What is being asked >>
The answer must be an exact copy of the entries that follow, with all images removed.

Given information >>
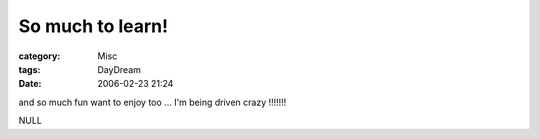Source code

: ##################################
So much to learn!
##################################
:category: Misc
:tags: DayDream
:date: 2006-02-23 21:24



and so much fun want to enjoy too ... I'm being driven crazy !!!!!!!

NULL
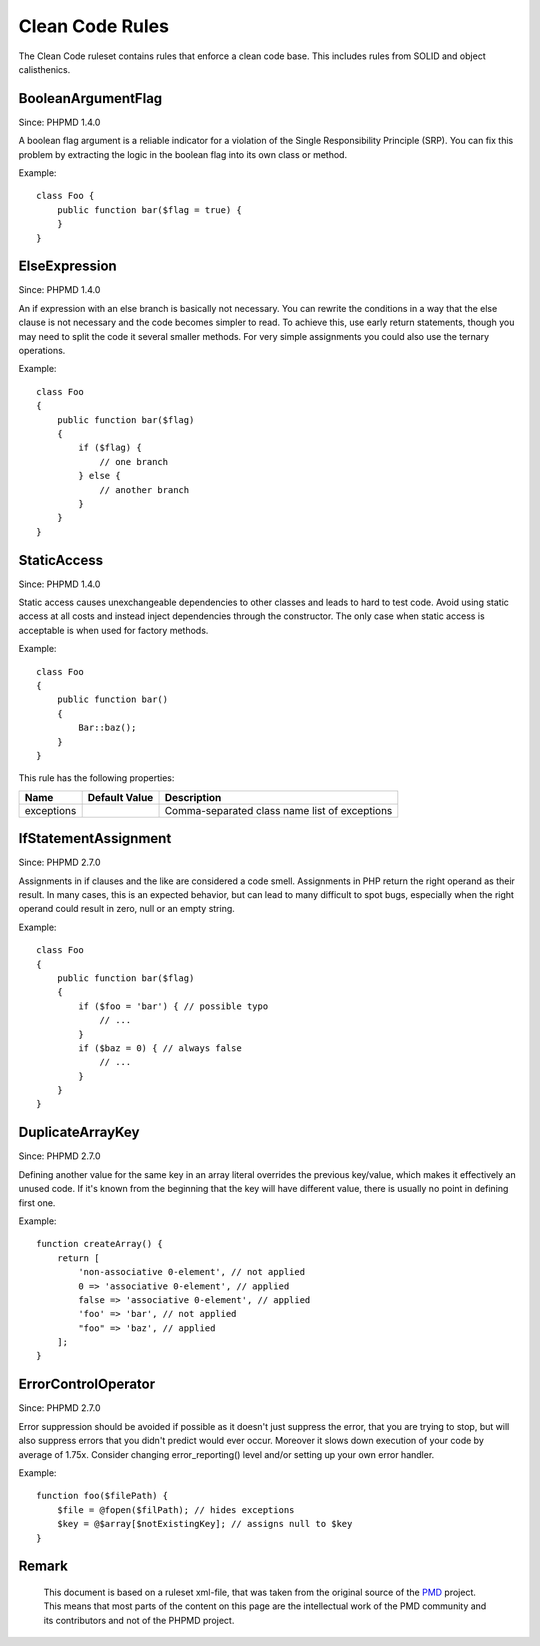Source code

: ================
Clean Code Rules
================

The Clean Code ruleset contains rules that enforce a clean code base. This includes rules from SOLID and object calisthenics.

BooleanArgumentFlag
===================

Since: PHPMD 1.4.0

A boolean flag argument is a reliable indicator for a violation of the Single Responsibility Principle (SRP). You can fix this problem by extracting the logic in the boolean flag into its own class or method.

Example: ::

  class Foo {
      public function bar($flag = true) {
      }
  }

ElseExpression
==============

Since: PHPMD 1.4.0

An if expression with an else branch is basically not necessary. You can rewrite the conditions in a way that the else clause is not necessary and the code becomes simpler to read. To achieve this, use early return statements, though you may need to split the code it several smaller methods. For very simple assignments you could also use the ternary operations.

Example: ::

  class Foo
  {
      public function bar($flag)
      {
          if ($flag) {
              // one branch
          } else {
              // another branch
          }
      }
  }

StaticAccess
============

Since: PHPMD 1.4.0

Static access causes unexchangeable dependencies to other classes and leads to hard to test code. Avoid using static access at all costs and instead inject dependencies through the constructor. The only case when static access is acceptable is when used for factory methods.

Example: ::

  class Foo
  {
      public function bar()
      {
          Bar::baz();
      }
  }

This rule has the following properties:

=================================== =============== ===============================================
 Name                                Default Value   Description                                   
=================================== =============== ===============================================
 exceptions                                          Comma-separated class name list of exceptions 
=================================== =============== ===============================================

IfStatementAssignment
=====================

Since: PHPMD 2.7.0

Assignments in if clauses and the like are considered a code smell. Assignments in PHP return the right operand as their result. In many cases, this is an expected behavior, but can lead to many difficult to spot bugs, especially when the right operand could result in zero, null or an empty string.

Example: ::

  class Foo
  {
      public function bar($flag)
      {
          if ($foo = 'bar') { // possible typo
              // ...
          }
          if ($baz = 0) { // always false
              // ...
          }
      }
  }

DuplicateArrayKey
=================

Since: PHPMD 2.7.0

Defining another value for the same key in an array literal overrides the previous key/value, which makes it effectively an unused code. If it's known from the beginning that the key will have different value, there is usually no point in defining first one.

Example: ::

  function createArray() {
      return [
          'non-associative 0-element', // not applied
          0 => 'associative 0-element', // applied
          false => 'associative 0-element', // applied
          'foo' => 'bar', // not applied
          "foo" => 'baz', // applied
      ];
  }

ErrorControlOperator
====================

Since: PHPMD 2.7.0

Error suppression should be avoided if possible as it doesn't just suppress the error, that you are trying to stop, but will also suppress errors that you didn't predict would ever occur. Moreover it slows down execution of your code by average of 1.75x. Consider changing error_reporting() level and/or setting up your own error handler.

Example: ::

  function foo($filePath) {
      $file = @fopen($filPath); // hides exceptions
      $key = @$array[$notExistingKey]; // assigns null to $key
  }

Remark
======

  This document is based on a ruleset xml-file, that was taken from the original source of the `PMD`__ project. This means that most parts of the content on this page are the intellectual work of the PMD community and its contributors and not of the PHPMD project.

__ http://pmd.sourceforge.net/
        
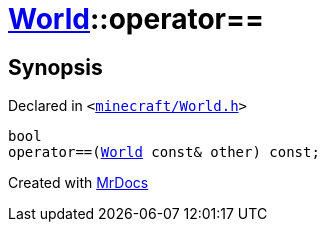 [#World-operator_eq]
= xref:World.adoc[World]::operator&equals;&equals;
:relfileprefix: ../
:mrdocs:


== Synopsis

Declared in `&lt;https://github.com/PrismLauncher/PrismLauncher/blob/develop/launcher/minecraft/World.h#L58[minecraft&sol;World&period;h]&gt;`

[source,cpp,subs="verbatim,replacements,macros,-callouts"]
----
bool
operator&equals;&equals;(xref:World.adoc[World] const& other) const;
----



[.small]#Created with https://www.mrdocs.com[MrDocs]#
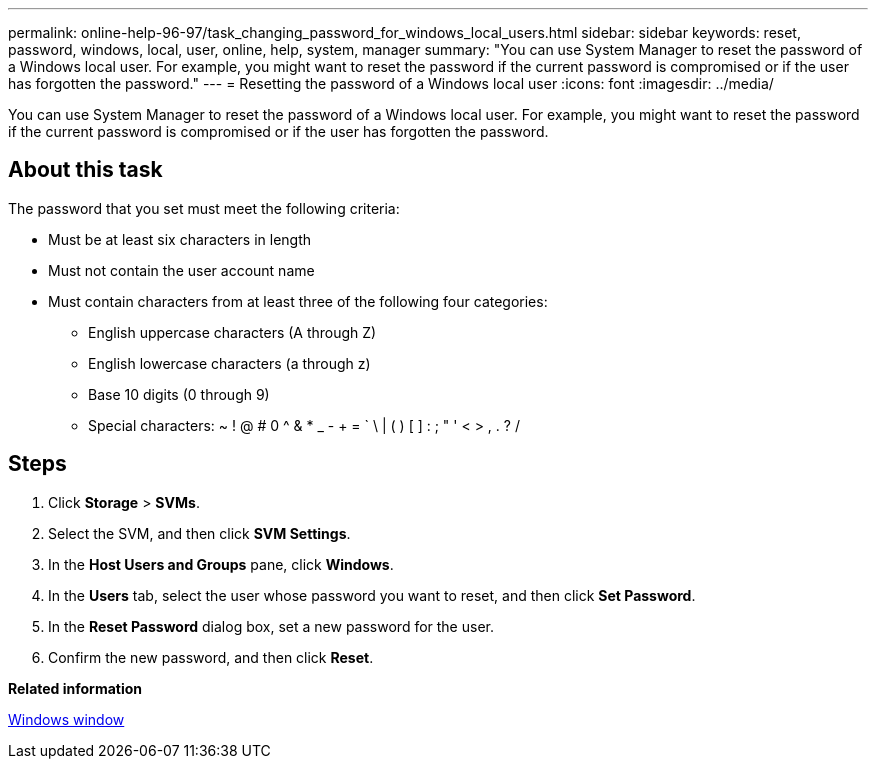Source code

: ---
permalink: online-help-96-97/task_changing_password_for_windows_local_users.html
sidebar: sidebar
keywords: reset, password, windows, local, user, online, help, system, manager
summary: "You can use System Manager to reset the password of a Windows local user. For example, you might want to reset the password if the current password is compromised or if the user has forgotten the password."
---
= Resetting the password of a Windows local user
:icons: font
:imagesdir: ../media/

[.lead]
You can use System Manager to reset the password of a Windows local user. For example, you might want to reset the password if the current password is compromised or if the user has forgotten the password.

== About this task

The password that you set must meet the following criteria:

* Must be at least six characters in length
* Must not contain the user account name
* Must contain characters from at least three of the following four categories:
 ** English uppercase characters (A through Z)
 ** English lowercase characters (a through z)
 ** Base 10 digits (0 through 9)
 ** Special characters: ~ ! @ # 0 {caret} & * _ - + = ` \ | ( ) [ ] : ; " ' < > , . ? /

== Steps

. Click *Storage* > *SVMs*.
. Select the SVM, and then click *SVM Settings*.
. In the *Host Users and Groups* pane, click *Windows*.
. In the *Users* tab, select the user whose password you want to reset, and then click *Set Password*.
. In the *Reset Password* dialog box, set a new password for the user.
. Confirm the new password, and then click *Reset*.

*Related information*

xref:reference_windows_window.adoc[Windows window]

Task solution >>
Source code

: ##################################
So much to learn!
##################################
:category: Misc
:tags: DayDream
:date: 2006-02-23 21:24



and so much fun want to enjoy too ... I'm being driven crazy !!!!!!!

NULL
Source code

: ================
Clean Code Rules
================

The Clean Code ruleset contains rules that enforce a clean code base. This includes rules from SOLID and object calisthenics.

BooleanArgumentFlag
===================

Since: PHPMD 1.4.0

A boolean flag argument is a reliable indicator for a violation of the Single Responsibility Principle (SRP). You can fix this problem by extracting the logic in the boolean flag into its own class or method.

Example: ::

  class Foo {
      public function bar($flag = true) {
      }
  }

ElseExpression
==============

Since: PHPMD 1.4.0

An if expression with an else branch is basically not necessary. You can rewrite the conditions in a way that the else clause is not necessary and the code becomes simpler to read. To achieve this, use early return statements, though you may need to split the code it several smaller methods. For very simple assignments you could also use the ternary operations.

Example: ::

  class Foo
  {
      public function bar($flag)
      {
          if ($flag) {
              // one branch
          } else {
              // another branch
          }
      }
  }

StaticAccess
============

Since: PHPMD 1.4.0

Static access causes unexchangeable dependencies to other classes and leads to hard to test code. Avoid using static access at all costs and instead inject dependencies through the constructor. The only case when static access is acceptable is when used for factory methods.

Example: ::

  class Foo
  {
      public function bar()
      {
          Bar::baz();
      }
  }

This rule has the following properties:

=================================== =============== ===============================================
 Name                                Default Value   Description                                   
=================================== =============== ===============================================
 exceptions                                          Comma-separated class name list of exceptions 
=================================== =============== ===============================================

IfStatementAssignment
=====================

Since: PHPMD 2.7.0

Assignments in if clauses and the like are considered a code smell. Assignments in PHP return the right operand as their result. In many cases, this is an expected behavior, but can lead to many difficult to spot bugs, especially when the right operand could result in zero, null or an empty string.

Example: ::

  class Foo
  {
      public function bar($flag)
      {
          if ($foo = 'bar') { // possible typo
              // ...
          }
          if ($baz = 0) { // always false
              // ...
          }
      }
  }

DuplicateArrayKey
=================

Since: PHPMD 2.7.0

Defining another value for the same key in an array literal overrides the previous key/value, which makes it effectively an unused code. If it's known from the beginning that the key will have different value, there is usually no point in defining first one.

Example: ::

  function createArray() {
      return [
          'non-associative 0-element', // not applied
          0 => 'associative 0-element', // applied
          false => 'associative 0-element', // applied
          'foo' => 'bar', // not applied
          "foo" => 'baz', // applied
      ];
  }

ErrorControlOperator
====================

Since: PHPMD 2.7.0

Error suppression should be avoided if possible as it doesn't just suppress the error, that you are trying to stop, but will also suppress errors that you didn't predict would ever occur. Moreover it slows down execution of your code by average of 1.75x. Consider changing error_reporting() level and/or setting up your own error handler.

Example: ::

  function foo($filePath) {
      $file = @fopen($filPath); // hides exceptions
      $key = @$array[$notExistingKey]; // assigns null to $key
  }

Remark
======

  This document is based on a ruleset xml-file, that was taken from the original source of the `PMD`__ project. This means that most parts of the content on this page are the intellectual work of the PMD community and its contributors and not of the PHPMD project.

__ http://pmd.sourceforge.net/
        
 [#World-operator_eq]
= xref:World.adoc[World]::operator&equals;&equals;
:relfileprefix: ../
:mrdocs:


== Synopsis

Declared in `&lt;https://github.com/PrismLauncher/PrismLauncher/blob/develop/launcher/minecraft/World.h#L58[minecraft&sol;World&period;h]&gt;`

[source,cpp,subs="verbatim,replacements,macros,-callouts"]
----
bool
operator&equals;&equals;(xref:World.adoc[World] const& other) const;
----



[.small]#Created with https://www.mrdocs.com[MrDocs]#
Source code

: ---
permalink: online-help-96-97/task_changing_password_for_windows_local_users.html
sidebar: sidebar
keywords: reset, password, windows, local, user, online, help, system, manager
summary: "You can use System Manager to reset the password of a Windows local user. For example, you might want to reset the password if the current password is compromised or if the user has forgotten the password."
---
= Resetting the password of a Windows local user
:icons: font
:imagesdir: ../media/

[.lead]
You can use System Manager to reset the password of a Windows local user. For example, you might want to reset the password if the current password is compromised or if the user has forgotten the password.

== About this task

The password that you set must meet the following criteria:

* Must be at least six characters in length
* Must not contain the user account name
* Must contain characters from at least three of the following four categories:
 ** English uppercase characters (A through Z)
 ** English lowercase characters (a through z)
 ** Base 10 digits (0 through 9)
 ** Special characters: ~ ! @ # 0 {caret} & * _ - + = ` \ | ( ) [ ] : ; " ' < > , . ? /

== Steps

. Click *Storage* > *SVMs*.
. Select the SVM, and then click *SVM Settings*.
. In the *Host Users and Groups* pane, click *Windows*.
. In the *Users* tab, select the user whose password you want to reset, and then click *Set Password*.
. In the *Reset Password* dialog box, set a new password for the user.
. Confirm the new password, and then click *Reset*.

*Related information*

xref:reference_windows_window.adoc[Windows window]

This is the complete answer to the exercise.